**The task:**
Please copy out all of the data below line for line, changing nothing.

**Records:**
-------

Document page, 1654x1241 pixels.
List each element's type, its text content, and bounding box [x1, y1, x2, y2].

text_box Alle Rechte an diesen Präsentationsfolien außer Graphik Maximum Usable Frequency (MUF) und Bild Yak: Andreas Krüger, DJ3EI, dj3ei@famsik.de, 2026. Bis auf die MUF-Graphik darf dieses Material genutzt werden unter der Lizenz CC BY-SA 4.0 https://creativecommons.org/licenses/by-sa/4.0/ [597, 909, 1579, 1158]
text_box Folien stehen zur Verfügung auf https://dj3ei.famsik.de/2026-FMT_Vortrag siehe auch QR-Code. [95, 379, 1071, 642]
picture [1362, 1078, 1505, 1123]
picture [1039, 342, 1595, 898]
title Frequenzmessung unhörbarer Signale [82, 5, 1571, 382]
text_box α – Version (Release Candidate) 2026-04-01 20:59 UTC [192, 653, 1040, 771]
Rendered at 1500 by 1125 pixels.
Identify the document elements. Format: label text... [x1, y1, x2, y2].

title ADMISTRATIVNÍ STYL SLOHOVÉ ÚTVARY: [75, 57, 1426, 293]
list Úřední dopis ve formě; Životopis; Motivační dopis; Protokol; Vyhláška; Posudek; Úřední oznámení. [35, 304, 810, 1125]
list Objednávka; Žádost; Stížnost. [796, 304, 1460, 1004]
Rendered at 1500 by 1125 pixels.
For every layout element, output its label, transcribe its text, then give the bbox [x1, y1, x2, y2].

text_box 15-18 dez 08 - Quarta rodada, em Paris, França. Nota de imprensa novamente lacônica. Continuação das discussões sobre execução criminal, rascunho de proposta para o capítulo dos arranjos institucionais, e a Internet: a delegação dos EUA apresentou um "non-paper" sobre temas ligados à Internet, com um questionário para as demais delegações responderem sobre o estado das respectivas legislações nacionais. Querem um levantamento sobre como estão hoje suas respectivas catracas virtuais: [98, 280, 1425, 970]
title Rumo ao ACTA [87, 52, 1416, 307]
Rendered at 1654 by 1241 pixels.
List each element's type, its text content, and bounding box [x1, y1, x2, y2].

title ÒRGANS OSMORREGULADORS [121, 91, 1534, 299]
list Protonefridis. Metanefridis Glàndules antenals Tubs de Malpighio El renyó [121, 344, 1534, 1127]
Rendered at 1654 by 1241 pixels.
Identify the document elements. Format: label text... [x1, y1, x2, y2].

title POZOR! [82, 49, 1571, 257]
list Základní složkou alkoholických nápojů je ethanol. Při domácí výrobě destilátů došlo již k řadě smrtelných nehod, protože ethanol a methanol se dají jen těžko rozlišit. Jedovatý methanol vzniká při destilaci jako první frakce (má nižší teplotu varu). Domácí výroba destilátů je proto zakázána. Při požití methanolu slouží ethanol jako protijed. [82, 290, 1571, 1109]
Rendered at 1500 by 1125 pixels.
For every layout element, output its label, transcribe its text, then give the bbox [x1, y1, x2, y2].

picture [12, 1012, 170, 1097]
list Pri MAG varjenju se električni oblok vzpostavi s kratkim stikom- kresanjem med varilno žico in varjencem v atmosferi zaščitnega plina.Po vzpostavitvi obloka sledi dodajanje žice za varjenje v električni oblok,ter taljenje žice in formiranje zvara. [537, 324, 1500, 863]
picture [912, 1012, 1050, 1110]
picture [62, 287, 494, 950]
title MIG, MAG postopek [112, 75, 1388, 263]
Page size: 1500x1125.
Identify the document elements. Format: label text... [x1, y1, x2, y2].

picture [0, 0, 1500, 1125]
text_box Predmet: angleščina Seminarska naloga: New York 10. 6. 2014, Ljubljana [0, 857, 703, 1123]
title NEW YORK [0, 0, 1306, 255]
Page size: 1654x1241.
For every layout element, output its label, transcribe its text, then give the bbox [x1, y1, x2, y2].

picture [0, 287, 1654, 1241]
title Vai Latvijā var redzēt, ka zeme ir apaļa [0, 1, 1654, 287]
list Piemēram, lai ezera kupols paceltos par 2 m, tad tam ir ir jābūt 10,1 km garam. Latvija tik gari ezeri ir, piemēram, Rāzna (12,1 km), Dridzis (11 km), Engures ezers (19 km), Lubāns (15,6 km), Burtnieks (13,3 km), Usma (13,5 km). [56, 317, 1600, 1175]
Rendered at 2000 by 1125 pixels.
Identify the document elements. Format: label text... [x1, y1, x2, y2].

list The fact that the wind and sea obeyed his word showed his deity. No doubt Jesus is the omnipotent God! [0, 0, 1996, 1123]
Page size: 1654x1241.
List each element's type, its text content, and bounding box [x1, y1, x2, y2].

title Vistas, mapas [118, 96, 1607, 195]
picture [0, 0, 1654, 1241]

-------

**Expected answer:**
Document page, 1654x1241 pixels.
List each element's type, its text content, and bounding box [x1, y1, x2, y2].

text_box Alle Rechte an diesen Präsentationsfolien außer Graphik Maximum Usable Frequency (MUF) und Bild Yak: Andreas Krüger, DJ3EI, dj3ei@famsik.de, 2026. Bis auf die MUF-Graphik darf dieses Material genutzt werden unter der Lizenz CC BY-SA 4.0 https://creativecommons.org/licenses/by-sa/4.0/ [597, 909, 1579, 1158]
text_box Folien stehen zur Verfügung auf https://dj3ei.famsik.de/2026-FMT_Vortrag siehe auch QR-Code. [95, 379, 1071, 642]
picture [1362, 1078, 1505, 1123]
picture [1039, 342, 1595, 898]
title Frequenzmessung unhörbarer Signale [82, 5, 1571, 382]
text_box α – Version (Release Candidate) 2026-04-01 20:59 UTC [192, 653, 1040, 771]
Rendered at 1500 by 1125 pixels.
Identify the document elements. Format: label text... [x1, y1, x2, y2].

title ADMISTRATIVNÍ STYL SLOHOVÉ ÚTVARY: [75, 57, 1426, 293]
list Úřední dopis ve formě; Životopis; Motivační dopis; Protokol; Vyhláška; Posudek; Úřední oznámení. [35, 304, 810, 1125]
list Objednávka; Žádost; Stížnost. [796, 304, 1460, 1004]
Rendered at 1500 by 1125 pixels.
For every layout element, output its label, transcribe its text, then give the bbox [x1, y1, x2, y2].

text_box 15-18 dez 08 - Quarta rodada, em Paris, França. Nota de imprensa novamente lacônica. Continuação das discussões sobre execução criminal, rascunho de proposta para o capítulo dos arranjos institucionais, e a Internet: a delegação dos EUA apresentou um "non-paper" sobre temas ligados à Internet, com um questionário para as demais delegações responderem sobre o estado das respectivas legislações nacionais. Querem um levantamento sobre como estão hoje suas respectivas catracas virtuais: [98, 280, 1425, 970]
title Rumo ao ACTA [87, 52, 1416, 307]
Rendered at 1654 by 1241 pixels.
List each element's type, its text content, and bounding box [x1, y1, x2, y2].

title ÒRGANS OSMORREGULADORS [121, 91, 1534, 299]
list Protonefridis. Metanefridis Glàndules antenals Tubs de Malpighio El renyó [121, 344, 1534, 1127]
Rendered at 1654 by 1241 pixels.
Identify the document elements. Format: label text... [x1, y1, x2, y2].

title POZOR! [82, 49, 1571, 257]
list Základní složkou alkoholických nápojů je ethanol. Při domácí výrobě destilátů došlo již k řadě smrtelných nehod, protože ethanol a methanol se dají jen těžko rozlišit. Jedovatý methanol vzniká při destilaci jako první frakce (má nižší teplotu varu). Domácí výroba destilátů je proto zakázána. Při požití methanolu slouží ethanol jako protijed. [82, 290, 1571, 1109]
Rendered at 1500 by 1125 pixels.
For every layout element, output its label, transcribe its text, then give the bbox [x1, y1, x2, y2].

picture [12, 1012, 170, 1097]
list Pri MAG varjenju se električni oblok vzpostavi s kratkim stikom- kresanjem med varilno žico in varjencem v atmosferi zaščitnega plina.Po vzpostavitvi obloka sledi dodajanje žice za varjenje v električni oblok,ter taljenje žice in formiranje zvara. [537, 324, 1500, 863]
picture [912, 1012, 1050, 1110]
picture [62, 287, 494, 950]
title MIG, MAG postopek [112, 75, 1388, 263]
Page size: 1500x1125.
Identify the document elements. Format: label text... [x1, y1, x2, y2].

picture [0, 0, 1500, 1125]
text_box Predmet: angleščina Seminarska naloga: New York 10. 6. 2014, Ljubljana [0, 857, 703, 1123]
title NEW YORK [0, 0, 1306, 255]
Page size: 1654x1241.
For every layout element, output its label, transcribe its text, then give the bbox [x1, y1, x2, y2].

picture [0, 287, 1654, 1241]
title Vai Latvijā var redzēt, ka zeme ir apaļa [0, 1, 1654, 287]
list Piemēram, lai ezera kupols paceltos par 2 m, tad tam ir ir jābūt 10,1 km garam. Latvija tik gari ezeri ir, piemēram, Rāzna (12,1 km), Dridzis (11 km), Engures ezers (19 km), Lubāns (15,6 km), Burtnieks (13,3 km), Usma (13,5 km). [56, 317, 1600, 1175]
Rendered at 2000 by 1125 pixels.
Identify the document elements. Format: label text... [x1, y1, x2, y2].

list The fact that the wind and sea obeyed his word showed his deity. No doubt Jesus is the omnipotent God! [0, 0, 1996, 1123]
Page size: 1654x1241.
List each element's type, its text content, and bounding box [x1, y1, x2, y2].

title Vistas, mapas [118, 96, 1607, 195]
picture [0, 0, 1654, 1241]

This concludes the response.